- Nickname: Naka
- Interactive map of Gwer West
- Country: Nigeria
- State: Benue State
- Local Government Headquarters: Naka

Government
- • Ter Tyoshin: Chief Abomtse Ayua Daniel
- • Local Government Chairman and the Head of the Local Government Council: Hon. Ormin Torsar Victor

Area
- • Total: 1,094 km^{2} (422 sq mi)

Population (2006)
- • Total: 122,145
- • Density: 111.6/km^{2} (289.2/sq mi)
- Time zone: UTC+1 (WAT)
- Postal code: 971

= Gwer West =

Gwer West is a Local Government Area of Benue State, Nigeria.

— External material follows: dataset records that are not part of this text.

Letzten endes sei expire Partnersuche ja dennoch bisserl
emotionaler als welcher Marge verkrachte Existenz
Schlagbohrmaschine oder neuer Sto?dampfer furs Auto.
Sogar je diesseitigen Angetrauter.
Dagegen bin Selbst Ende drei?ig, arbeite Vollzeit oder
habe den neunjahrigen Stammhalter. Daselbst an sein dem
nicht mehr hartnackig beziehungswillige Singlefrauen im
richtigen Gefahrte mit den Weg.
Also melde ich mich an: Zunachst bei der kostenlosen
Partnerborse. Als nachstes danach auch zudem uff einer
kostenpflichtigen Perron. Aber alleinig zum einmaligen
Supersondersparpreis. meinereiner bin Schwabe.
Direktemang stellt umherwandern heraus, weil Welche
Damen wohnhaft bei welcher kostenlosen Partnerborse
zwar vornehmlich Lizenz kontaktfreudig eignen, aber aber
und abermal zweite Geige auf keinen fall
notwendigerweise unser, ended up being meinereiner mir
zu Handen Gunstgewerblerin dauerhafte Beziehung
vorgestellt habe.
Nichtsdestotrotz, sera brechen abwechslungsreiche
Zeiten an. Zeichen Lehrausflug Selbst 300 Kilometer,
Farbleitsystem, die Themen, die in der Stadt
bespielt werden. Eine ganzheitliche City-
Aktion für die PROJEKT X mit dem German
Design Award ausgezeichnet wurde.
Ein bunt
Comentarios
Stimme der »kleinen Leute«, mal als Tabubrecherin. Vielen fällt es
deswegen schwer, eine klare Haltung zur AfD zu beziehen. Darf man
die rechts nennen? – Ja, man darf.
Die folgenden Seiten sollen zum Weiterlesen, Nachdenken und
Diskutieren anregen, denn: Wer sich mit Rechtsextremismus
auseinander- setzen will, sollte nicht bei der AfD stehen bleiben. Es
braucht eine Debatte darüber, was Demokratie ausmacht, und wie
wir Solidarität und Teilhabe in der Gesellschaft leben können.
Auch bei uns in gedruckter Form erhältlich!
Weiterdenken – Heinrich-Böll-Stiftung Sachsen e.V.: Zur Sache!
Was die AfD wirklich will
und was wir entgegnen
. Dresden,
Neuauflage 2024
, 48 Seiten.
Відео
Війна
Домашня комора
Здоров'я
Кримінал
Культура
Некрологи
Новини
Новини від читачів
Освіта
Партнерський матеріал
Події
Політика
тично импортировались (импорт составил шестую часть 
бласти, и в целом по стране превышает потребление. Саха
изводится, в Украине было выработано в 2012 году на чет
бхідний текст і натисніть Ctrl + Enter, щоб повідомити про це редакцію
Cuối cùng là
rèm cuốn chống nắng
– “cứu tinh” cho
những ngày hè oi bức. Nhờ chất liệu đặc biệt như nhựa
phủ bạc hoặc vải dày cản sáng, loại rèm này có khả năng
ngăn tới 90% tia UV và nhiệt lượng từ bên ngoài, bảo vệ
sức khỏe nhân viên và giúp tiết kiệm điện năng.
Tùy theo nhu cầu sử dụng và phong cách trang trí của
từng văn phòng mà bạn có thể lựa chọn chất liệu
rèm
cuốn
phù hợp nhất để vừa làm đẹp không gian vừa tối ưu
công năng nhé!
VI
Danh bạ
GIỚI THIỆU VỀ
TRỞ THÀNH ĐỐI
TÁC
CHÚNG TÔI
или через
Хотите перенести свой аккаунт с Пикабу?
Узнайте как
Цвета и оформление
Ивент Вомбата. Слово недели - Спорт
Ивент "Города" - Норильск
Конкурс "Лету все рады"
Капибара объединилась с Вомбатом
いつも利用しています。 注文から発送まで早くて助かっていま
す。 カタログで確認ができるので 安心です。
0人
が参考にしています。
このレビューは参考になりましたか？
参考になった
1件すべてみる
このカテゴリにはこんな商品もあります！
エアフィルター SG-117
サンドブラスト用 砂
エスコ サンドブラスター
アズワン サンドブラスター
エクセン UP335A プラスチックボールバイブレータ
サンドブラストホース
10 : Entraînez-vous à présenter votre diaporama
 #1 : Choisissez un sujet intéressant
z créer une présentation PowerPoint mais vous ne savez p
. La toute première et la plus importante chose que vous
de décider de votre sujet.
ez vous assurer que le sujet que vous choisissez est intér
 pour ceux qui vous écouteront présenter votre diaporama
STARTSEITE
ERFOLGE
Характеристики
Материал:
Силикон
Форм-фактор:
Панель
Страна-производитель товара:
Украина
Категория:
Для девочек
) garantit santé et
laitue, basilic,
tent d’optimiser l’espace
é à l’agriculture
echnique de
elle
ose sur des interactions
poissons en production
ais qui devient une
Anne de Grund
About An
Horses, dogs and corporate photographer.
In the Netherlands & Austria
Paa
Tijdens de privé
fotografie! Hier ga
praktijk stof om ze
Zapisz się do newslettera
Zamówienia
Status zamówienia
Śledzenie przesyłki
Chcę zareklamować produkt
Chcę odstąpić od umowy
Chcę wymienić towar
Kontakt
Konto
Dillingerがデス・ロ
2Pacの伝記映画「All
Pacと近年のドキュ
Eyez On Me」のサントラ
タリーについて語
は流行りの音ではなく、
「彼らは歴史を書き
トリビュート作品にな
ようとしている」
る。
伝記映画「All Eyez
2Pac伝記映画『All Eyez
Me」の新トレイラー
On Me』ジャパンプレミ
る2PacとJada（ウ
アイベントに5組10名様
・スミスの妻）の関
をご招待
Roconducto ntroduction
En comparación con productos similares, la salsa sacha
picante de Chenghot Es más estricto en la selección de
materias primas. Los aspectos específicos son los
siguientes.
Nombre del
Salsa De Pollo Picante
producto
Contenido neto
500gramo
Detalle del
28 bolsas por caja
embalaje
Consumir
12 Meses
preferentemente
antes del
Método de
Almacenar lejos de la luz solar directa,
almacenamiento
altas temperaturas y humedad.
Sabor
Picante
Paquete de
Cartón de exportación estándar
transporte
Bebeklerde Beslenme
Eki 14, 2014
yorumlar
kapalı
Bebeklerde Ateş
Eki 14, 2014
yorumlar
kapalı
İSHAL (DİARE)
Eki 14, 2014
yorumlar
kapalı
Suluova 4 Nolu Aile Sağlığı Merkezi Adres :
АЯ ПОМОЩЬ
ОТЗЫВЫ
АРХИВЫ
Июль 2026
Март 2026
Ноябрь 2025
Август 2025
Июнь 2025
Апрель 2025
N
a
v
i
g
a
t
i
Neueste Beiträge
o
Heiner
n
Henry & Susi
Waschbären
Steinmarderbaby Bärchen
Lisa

Its headquarters are in the town of Naka.

It has an area of 1,094 km^{2} and a population of 122,145 at the 2006 census.

The postal code of the area is 971.

it has fifteen council wards and kindreds; Sengev, Tsambe/Mbesev, Merkyen, Nyamshi, Gaambe-Ushin, Mbachohon, Mbapa, Tijime, Avihijime, Gbaange/Tongov, Tyoughatee/Ijaha, Sengev/Yengev, Saghev/Ukusu, Ikyaghev, Mbabuande. Chief Daniel Ayua Abomtse is the current paramount ruler. the current Chairman is Hon. Ormin Torsar Victor. There are some other important settlements in the local government apart from the headquarters, these include Orawe, Bunaka, Agagbe, Nagi, Aondoana, Kula, Jimba, Anguhar, Atukpu and Ajigba. Ikyande is another popular market in Gwer West Local Government Area.

== Climate condition ==
Gwer West experiences a tropical wet and dry climate with rainfall occurring mainly between April and October. The dry season lasts from November to March, and temperatures typically range from 23 C to 34 C, while annual precipitation is about 1,200–1,600 mm.